Pozytywnie wygląda natomiast aktywność polskiego ustawodawcy w tym zakresie. Już 11 sierpnia 2016 roku wejdzie bowiem w życie nowelizacja ustawy o sporcie, która ma na celu uporządkowanie i uregulowanie krajowych rozwiązań w zakresie stanowienia i realizacji reguł dyscyplinarnych dotyczących dopingu w sporcie w sposób zgodny z zasadami Światowego Kodeksu Antydopingowego. Od tego czasu, wszystkie postępowania dotyczące stosowania niedozwolonych substancji przez sportowców będą realizowane przez panel dyscyplinarny przy Komisji ds. Zwalczania Dopingu w Sporcie. - Pietą achillesową rozwiązania, w którym polskie związki były odpowiedzialne za rozstrzyganie spraw dyscyplinarnych było to, że często stawały się one sędziami we własnych sprawach. Zdarzało się, że o danym zawodniku decydowały osoby, które znały go bezpośrednio, co konsekwencji rzutowało na nieadekwatny wymiar kary – wyjaśnił Rynkowski.

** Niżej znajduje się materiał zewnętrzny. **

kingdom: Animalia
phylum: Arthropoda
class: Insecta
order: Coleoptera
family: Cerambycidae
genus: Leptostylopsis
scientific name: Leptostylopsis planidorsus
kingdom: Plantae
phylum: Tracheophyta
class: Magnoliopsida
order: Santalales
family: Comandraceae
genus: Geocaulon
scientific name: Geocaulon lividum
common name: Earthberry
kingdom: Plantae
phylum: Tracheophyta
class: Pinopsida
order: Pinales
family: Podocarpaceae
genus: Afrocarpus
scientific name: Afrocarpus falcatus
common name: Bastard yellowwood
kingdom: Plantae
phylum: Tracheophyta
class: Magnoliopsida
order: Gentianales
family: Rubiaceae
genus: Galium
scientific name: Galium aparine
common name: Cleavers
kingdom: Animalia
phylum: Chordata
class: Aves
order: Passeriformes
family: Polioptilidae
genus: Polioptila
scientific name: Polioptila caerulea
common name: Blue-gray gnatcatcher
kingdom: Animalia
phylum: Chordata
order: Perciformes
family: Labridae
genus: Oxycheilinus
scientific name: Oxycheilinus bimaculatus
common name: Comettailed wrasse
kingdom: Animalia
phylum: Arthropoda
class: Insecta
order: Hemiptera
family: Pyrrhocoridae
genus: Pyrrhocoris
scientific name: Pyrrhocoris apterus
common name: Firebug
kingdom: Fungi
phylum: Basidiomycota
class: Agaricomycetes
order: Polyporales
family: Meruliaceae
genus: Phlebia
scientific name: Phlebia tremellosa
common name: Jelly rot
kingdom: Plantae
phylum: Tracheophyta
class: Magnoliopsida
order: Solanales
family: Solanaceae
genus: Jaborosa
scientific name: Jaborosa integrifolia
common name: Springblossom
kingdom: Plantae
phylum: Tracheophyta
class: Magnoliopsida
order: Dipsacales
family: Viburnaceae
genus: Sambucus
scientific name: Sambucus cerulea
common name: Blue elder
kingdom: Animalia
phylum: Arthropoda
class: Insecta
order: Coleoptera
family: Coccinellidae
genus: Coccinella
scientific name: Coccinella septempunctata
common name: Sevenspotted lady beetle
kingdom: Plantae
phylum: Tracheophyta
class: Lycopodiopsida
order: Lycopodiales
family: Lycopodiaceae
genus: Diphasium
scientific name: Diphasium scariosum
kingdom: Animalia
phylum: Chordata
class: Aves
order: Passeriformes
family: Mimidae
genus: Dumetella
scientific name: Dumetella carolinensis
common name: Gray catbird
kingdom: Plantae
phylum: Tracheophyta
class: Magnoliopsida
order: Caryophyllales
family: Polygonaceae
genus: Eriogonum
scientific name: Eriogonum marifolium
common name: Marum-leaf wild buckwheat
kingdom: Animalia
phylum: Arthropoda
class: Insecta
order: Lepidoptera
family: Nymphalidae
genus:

Trzeba przyznać, że walka z dopingiem przypomina nieco zabawę w kotka i myszkę. Sportowcy, którzy stosują niedozwolone wspomaganie często są dwa kroki przed laboratoriami. Kibice chcą jednak wierzyć, że oficjalna dewiza międzynarodowego ruchu olimpijskiego - citius, altius, fortius ( z łac. szybciej, wyżej, dalej) dla ich pupili nie oznacza koksuj się skuteczniej od innych i nie daj się przy tym złapać. Pierwsze incydenty związane ze stosowaniem dopingu już niestety w Rio de Janeiro mamy. Media donoszą o greckiej pływaczce i cypryjskim sztangiście. Pozostaje mieć tylko nadzieję, że reszta gra fair.